Click 'Compare all'. The overlay ranks all four techniques for the current task. Haiku and sentiment have different top answers.
Switch to 'Custom prompt' and type your own task. The technique tabs still control how the assembled prompt is framed around your input.

How it actually works

When a language model generates a response, it picks each word one piece at a time from a ranked probability distribution. Each of those pieces is a , typically a few characters to a short word. The full sequence of past tokens, including your prompt, conditions what comes next. That is why phrasing matters: different prompt structures activate different token-prediction patterns learned during training. The how LLMs generate text post goes deeper on the token-by-token mechanics.

Few-shot prompting works because the examples you include shift the conditional distribution over next tokens before the model starts generating your answer. The model doesn't learn from your examples the way fine-tuning does. It reads them as context, and that context narrows the likely range of outputs toward the format and style you demonstrated.

is effective for a specific reason: the reasoning tokens that appear before the final answer condition that final answer. When the model writes 'Step 1: the bug is...' it is conditioning its own next output on what it just wrote. That self-scaffolding steers the final tokens toward more accurate responses on complex tasks, and it is why chain-of-thought dramatically improves accuracy on math, code, and multi-step reasoning while barely moving the needle on simple recall.

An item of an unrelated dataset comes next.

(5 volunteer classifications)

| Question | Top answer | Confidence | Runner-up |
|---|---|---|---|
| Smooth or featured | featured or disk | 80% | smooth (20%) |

is applied to the raw (the model's unnormalized scores for each candidate token) before converts them to probabilities. Low temperature sharpens the distribution, making the top token dominant. High temperature flattens it, letting lower-ranked tokens compete. The histogram in the demo visualizes this directly. The temperature explainer covers the full mechanics.

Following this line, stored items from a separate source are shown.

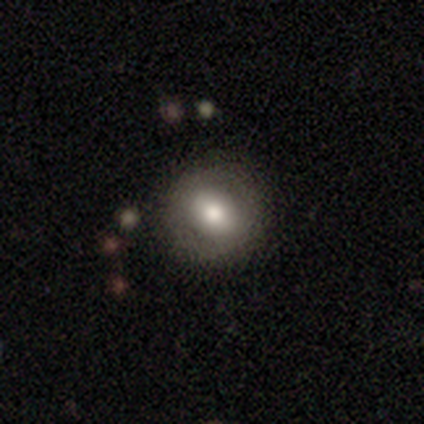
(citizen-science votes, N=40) A smooth galaxy with no disk features (57%) that is round (96%).

Vote fractions:
- Smooth or featured? smooth: 57% / featured or disk: 30% / star or artifact: 12%
- How rounded? round: 96% / in between: 4% / cigar-shaped: 0%
- Merging? none: 80% / minor disturbance: 17% / merger: 3% / major disturbance: 0%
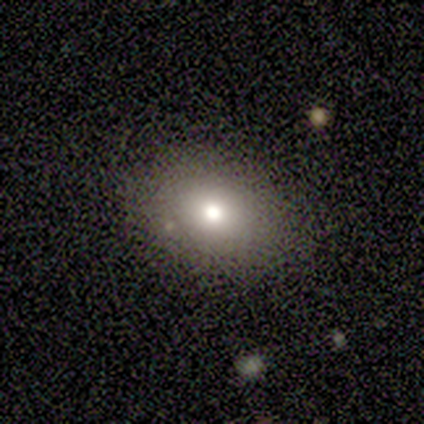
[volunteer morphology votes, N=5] A smooth galaxy with no disk features (60%) that is in between round and cigar-shaped (100%).

Vote fractions:
- Smooth or featured? smooth: 60% / featured or disk: 40% / star or artifact: 0%
- How rounded? in between: 100% / round: 0% / cigar-shaped: 0%
- Merging? none: 100% / minor disturbance: 0% / major disturbance: 0% / merger: 0%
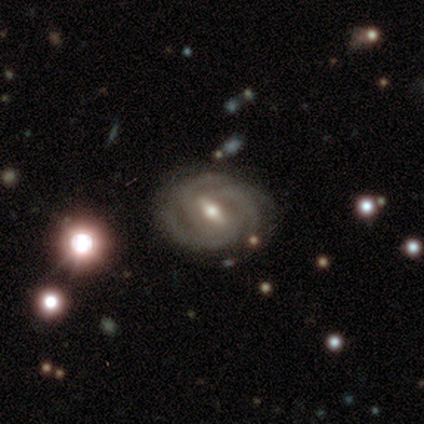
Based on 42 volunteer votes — featured or disk 90%, smooth 5%, star or artifact 5%. Down the decision tree: edge-on disk — no (95%); bar — strong (50%, tied with weak); spiral arms — yes (100%); spiral arm count — 3 (83%); spiral winding — tight (78%); bulge size — moderate (64%); merging — none (68%).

Role prompting shifts vocabulary and reasoning style by activating associations the model built from domain-specific training text. 'You are a senior Python engineer' doesn't add new knowledge. It routes the response toward the language patterns, caveats, and structure that appeared in the training data for that type of expert. The model learned what engineers say; you're reminding it which part of that space you want to be in.

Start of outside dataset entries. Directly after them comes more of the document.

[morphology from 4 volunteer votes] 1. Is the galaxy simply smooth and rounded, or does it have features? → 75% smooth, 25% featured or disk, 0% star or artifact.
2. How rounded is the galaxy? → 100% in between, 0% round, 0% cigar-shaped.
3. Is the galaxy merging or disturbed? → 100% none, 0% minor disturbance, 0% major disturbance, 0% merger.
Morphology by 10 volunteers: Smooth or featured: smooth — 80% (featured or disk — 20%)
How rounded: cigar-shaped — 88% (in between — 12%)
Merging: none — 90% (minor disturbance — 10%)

When to use which technique

Zero-shot works when the task is clear and the model has strong priors for it. Asking for a summary, a translation, or a simple classification tends to work fine without examples. It is the right starting point before you add complexity.

Few-shot pays off when the output format needs to be consistent across many runs, or when the task involves a structure the model doesn't naturally produce. Add examples that show the exact format you want, not just that you want something 'like this'.

Chain-of-thought earns its extra tokens when the final answer depends on getting intermediate steps right: multi-step math, code debugging, logical deduction. It is rarely worth the token cost on simple lookup or recall tasks.

Role prompting helps when the response needs a specific register, vocabulary, or expertise level. It is less about changing what the model knows and more about which part of its knowledge to draw from. If the domain is specialized enough that word choice matters, a role framing is worth one or two sentences of setup.

Key takeaways

Better prompting doesn't change the model's knowledge. It changes which part of what the model already knows shows up in the output.
Chain-of-thought improves accuracy because intermediate reasoning tokens condition the final answer tokens, not because the model becomes smarter mid-generation.
Temperature and technique are independent controls. Temperature governs how random the sampling is; technique governs what part of the distribution the model is sampling from.
There is no universal best technique. Chain-of-thought wins on complex reasoning, few-shot wins on format consistency, and role prompting wins when you need domain vocabulary. The 'Compare all' button in the demo shows this task by task.